Passage shown:
----
PSYC 7804 - Regression with Lab
Spring 2026
No new packages for today! I will only load tidyverse (mostly for ggplot2):
The one extra bit of code that you will see me include in the first slide from now on is the following:
This sets the default style and font for all the plots in the slide deck.
In Lab 1 we ran a regression with wind speed (Wind) predicting temperature (Temp)
Call:
lm(formula = Temp ~ Wind, data = dat)
Residuals:
Min 1Q Median 3Q Max
-19.111 -5.645 1.013 6.255 18.889
Coefficients:
Estimate Std. Error t value Pr(>|t|)
(Intercept) 91.0226 2.3479 38.767 < 2e-16 ***
Wind -1.3311 0.2225 -5.982 2.85e-08 ***
---
Signif. codes: 0 '***' 0.001 '**' 0.01 '*' 0.05 '.' 0.1 ' ' 1
Residual standard error: 8.307 on 109 degrees of freedom
Multiple R-squared: 0.2472, Adjusted R-squared: 0.2402
F-statistic: 35.78 on 1 and 109 DF, p-value: 2.851e-08
Where as wind increases, Temp decreases:
\[\hat{Y} = 91.02 - 1.33 \times \mathrm{Wind}\]
As we discussed, this is the equation that describes the the OLS regression line that goes through the scatterplot of Temp and Wind. This is known as the unstandardized regression formula.
The unstandardized regression formula is by no means the only way of writing regression equations. Let’s look at what happens when we apply linear transformations to our variables.
Without needing to give too formal of a definition, a linear transformation is a transformation of any variable such that the transformed variable is perfectly correlated with the original.
The two linear transformations that you will come across the most are mean-centering and Standardization:
Mean-centering simply involves subtracting the mean from the original variable: \[x_{\mathrm{cent}} = x - \bar{x}\]
The only difference is that \(x_{\mathrm{cent}}\) will have a mean of 0.
ggplot(dat, aes(x = Wind)) +
geom_density(aes(color = "Original")) +
geom_density(aes(x = Wind - mean(dat$Wind), color = "Centered")) +
xlim(c(-10, 20)) +
scale_y_continuous(expand = c(0,0)) +
scale_color_manual(
values = c("Original" = "blue",
"Centered" = "red"),
name = "",
labels = c(
"Original" = expression(x),
"Centered" = expression(x - bar(x)))) +
theme(
axis.title.y = element_blank(),
axis.text.y = element_blank(),
axis.ticks.y = element_blank(),
axis.line.y = element_blank())
standardization involves mean-centering first and then dividing by the SD: \[x_{\mathrm{std}} = \frac{x_i - \bar{x}}{SD_x}\]
Dividing by the SD “squishes” the distribution, but the shape does not change! The only difference is that \(x_{\mathrm{std}}\) will have a mean of 0 and a standard deviation of 1.
----
Information shown:

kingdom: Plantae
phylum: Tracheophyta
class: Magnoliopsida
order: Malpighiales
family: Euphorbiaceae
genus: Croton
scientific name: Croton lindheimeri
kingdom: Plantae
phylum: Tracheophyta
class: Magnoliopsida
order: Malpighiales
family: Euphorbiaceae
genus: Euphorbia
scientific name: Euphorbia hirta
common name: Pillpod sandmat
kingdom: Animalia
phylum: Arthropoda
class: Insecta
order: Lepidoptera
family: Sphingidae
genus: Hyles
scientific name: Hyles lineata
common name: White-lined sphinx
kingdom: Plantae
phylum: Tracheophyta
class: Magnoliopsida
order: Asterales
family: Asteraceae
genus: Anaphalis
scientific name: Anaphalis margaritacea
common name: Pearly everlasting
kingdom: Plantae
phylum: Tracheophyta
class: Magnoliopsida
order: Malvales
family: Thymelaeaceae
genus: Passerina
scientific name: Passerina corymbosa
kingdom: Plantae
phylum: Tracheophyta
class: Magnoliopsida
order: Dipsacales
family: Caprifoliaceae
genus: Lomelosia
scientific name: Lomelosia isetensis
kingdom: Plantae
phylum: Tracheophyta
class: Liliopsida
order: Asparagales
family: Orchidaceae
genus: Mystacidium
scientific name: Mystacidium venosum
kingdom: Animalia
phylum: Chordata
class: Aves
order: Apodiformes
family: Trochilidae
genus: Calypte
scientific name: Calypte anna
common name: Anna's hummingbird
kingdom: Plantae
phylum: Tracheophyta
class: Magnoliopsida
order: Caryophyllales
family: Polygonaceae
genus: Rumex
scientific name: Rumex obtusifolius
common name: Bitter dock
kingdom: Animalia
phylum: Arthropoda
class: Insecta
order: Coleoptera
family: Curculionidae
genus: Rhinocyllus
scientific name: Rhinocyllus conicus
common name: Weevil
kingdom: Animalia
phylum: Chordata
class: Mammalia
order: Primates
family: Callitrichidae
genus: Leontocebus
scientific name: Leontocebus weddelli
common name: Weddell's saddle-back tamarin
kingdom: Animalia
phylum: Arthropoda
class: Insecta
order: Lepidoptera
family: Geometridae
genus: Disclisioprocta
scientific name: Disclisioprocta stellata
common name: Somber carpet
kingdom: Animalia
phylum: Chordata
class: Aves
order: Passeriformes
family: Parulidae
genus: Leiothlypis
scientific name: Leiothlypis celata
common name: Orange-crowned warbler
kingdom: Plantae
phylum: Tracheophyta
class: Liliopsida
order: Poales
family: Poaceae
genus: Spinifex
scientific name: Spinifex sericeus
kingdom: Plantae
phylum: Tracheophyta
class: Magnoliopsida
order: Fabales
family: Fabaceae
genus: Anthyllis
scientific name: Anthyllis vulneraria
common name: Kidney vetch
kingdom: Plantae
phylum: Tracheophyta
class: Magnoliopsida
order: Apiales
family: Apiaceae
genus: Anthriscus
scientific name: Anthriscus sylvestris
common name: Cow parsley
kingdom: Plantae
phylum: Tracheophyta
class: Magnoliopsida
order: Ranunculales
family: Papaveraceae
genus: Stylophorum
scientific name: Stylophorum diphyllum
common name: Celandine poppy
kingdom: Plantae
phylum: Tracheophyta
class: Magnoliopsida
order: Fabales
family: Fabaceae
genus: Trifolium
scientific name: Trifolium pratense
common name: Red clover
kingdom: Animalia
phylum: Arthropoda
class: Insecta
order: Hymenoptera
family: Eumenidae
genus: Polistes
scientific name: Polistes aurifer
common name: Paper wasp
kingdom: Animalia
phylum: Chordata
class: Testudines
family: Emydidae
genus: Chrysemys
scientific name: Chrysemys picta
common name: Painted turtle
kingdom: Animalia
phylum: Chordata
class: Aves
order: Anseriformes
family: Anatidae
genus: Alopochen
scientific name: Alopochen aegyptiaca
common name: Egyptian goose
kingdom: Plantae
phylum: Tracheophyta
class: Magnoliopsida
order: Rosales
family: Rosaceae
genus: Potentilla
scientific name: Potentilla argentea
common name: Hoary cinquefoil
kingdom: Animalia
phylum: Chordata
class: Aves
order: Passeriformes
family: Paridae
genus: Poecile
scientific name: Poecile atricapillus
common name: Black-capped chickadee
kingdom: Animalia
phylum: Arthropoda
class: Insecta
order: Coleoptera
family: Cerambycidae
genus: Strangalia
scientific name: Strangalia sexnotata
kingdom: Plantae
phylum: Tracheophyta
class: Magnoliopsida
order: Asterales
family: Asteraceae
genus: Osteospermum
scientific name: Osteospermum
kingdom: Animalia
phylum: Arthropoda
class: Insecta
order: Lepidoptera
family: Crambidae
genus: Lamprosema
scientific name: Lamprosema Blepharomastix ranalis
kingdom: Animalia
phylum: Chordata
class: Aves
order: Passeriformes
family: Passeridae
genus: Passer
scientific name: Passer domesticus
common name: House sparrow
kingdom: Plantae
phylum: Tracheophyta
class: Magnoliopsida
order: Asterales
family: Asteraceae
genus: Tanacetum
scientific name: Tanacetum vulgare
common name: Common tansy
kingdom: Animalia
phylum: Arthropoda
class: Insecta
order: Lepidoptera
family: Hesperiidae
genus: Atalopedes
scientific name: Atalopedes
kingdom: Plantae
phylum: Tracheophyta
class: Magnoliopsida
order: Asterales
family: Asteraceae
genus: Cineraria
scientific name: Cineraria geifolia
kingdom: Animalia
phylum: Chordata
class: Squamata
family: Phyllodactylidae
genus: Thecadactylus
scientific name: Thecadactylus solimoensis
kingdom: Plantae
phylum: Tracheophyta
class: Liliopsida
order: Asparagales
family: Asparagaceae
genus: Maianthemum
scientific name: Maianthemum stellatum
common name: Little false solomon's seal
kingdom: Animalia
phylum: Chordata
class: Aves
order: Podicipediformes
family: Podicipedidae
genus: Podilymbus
----
The exercise: Extend the regression lab notes on linear transformations past their final sentence. The records have no connection to the regression lab text.

Written response:
ggplot(dat, aes(x = Wind)) +
geom_density(aes(color = "Original")) +
geom_density(aes(x = Wind - mean(dat$Wind), color = "Centered")) +
geom_density(aes(x = (Wind - mean(dat$Wind)) / sd(dat$Wind),
color = "Standardized")) +
xlim(c(-10, 20)) +
scale_y_continuous(expand = c(0,0)) +
scale_color_manual(
values = c("Original" = "blue",
"Centered" = "red",
"Standardized" = "purple"),
name = "",
labels = c(
"Raw" = expression(x),
"Centered" = expression(x - bar(x)),
"Standardized" = expression((x - bar(x)) / SD[x])
)
) +
theme(
axis.title.y = element_blank(),
axis.text.y = element_blank(),
axis.ticks.y = element_blank(),
axis.line.y = element_blank())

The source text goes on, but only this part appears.